## AIM OF THE EXERCISE:
Copy the whole listing below line for line, without the pictures.

%%

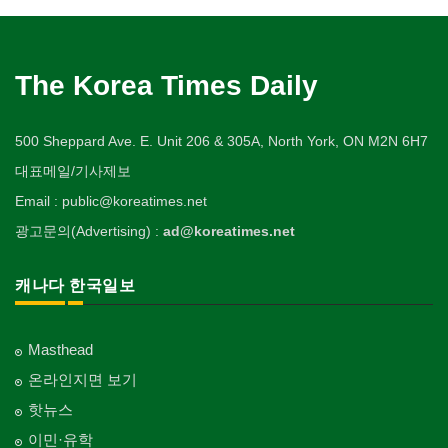
The Korea Times Daily
500 Sheppard Ave. E. Unit 206 & 305A, North York, ON M2N 6H7
대표메일/기사제보
Email : public@koreatimes.net
광고문의(Advertising) :
ad@koreatimes.net
캐나다 한국일보
Masthead
온라인지면 보기
핫뉴스
이민·유학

%%

## ANSWER FOR THIS EXERCISE:
The Korea Times Daily
500 Sheppard Ave. E. Unit 206 & 305A, North York, ON M2N 6H7
대표메일/기사제보
Email : public@koreatimes.net
광고문의(Advertising) :
ad@koreatimes.net
캐나다 한국일보
Masthead
온라인지면 보기
핫뉴스
이민·유학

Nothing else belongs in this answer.